Differences Between UI and UX
The main difference between UI and UX is the scope of what they cover. UI design strictly concerns itself with creating a workable, easily understood interface. UX design considers not only the ease of use of a UI, but also usage as part of the customer’s journey through a website or software. Its design aspects include:
- The user’s discovery of the company’s site or product.
- The actions a customer uses to interact with the interface.
- Users’ thoughts and emotions as they use the interface to attempt to complete a task.
- Final impressions users have about the process as a whole
Elements of UX Beyond UI
While UI plays an important role in UX, the elements of UX design reach far past the interface. Remember that the focus of creating an experience isn’t solely about interaction, but on the journey as a whole. This means designers must consider the customer’s mood, goals, desires, and more when designing UX. Four areas that commonly affect this type of design are value, usability, adoptability, and desirability.
Value is where the products a company offers intersect with the customers’ requirements. Elements pertaining to the area of value in UX design include researching customer demographics, knowing why people visit a webpage, and where traffic flows into a webpage. The most important part of this area is guaranteeing that a website’s value is exactly what the majority of customers seek. Websites that are designed poorly for usability will find themselves losing customers to competitors that offer better experiences. A page can also influence customers through design, driving visitors to interact with it in a particular way the company desires.
Adoptability refers to the website’s ability to be accessed and viewed successfully by people using a variety of web browsers, screen sizes, and devices. Other aspects of a website’s UX that affect its adoptability include search engine optimization, bandwidth usage restrictions, and streamlining coding for maximum efficiency.
Desirability is hard to define exactly, but it’s the magical area of design that makes a visitor want to purchase from a company. A UI that has a modern, relevant feeling is part of this, as is a storefront that feels secure and trustworthy.

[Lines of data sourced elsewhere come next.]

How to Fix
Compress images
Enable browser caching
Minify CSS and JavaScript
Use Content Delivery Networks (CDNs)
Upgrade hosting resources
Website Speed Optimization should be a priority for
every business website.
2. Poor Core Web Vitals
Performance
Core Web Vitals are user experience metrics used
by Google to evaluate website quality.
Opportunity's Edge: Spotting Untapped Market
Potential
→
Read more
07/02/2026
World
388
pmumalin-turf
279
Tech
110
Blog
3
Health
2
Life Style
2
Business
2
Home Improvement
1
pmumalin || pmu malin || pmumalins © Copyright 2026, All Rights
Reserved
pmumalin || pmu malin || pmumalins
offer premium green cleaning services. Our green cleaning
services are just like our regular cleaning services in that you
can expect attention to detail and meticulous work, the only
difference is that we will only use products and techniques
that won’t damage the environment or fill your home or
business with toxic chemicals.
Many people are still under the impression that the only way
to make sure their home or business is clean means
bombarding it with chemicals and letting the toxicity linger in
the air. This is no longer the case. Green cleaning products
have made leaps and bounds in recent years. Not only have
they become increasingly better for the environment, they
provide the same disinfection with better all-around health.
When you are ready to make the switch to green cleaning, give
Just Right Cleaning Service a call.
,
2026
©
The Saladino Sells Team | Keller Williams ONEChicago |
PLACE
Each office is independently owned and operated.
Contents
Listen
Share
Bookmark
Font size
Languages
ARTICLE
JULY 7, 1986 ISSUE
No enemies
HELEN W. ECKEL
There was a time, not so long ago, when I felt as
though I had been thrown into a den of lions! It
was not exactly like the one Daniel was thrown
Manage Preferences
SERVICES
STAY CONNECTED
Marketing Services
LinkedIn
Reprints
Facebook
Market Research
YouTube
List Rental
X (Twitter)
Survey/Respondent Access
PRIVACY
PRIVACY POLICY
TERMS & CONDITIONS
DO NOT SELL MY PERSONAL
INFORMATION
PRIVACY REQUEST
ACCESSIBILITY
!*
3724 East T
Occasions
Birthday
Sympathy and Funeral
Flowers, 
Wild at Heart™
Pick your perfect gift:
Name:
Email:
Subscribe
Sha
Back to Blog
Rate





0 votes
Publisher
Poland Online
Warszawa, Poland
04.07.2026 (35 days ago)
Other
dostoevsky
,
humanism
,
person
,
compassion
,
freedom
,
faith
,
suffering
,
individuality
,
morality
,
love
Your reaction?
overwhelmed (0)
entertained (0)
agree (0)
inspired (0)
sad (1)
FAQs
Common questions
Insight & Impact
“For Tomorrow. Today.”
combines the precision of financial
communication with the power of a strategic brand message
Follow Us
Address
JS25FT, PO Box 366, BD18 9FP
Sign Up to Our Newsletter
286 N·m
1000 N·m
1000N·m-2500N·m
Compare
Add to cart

Because UI is a relatively new idea to the tech world, different designers have different thoughts on how to look at it. Some elements (besides the four mentioned above) that designers will also consider include:
- Information architecture. This area of UX design blends usability and find-ability elements. The information gathered and used herein is object information; objects can be anything from webpages to images, documents, and applications. Once the information is pooled, it’s structured to easily relate one part to another and be findable.
- Interaction design. UX designers who specialize in interaction ensure that users can manipulate websites or programs in the ways that they expect and achieve the results they desire. They work on:Creating an interface layout.Researching patterns of customer interaction with the interface.Using information about those customer interactions to improve the experience.Ensuring that features and information essential to the users are in place.Developing advanced interface actions (mouse-over actions and drag and drop functions, for example).Researching and communicating the UX’s strengths and weaknesses.Finding ways to increase an interface’s intuitiveness.Performing maintenance with proper maintenance services to ensure system performance and consistency
UI Evolved for the Modern World
The birth of UX design hasn’t completely replaced UI design; the interface still has an important role to play in the design and functionality of all websites and software programs. However, UX is an evolutionary step for UI. The overall experience takes the basics of UI into a world where concepts such as big data and the Internet of Things are driving a movement toward increased connectivity and wider perspectives.
Bringing UI into the thought process of creating and improving a customer’s journey through a company’s website is a logical step. UIs have direct influence on customer satisfaction. Putting UI design under the wider umbrella of UX allows for the creation of interfaces that are in tune with the company’s and user’s desires.
Knowing the differences between UI and UX is increasingly important in the digital world. Remember that UI is a part of UX, but the experience incorporates far more information and implements changes in areas that extend beyond interface systems.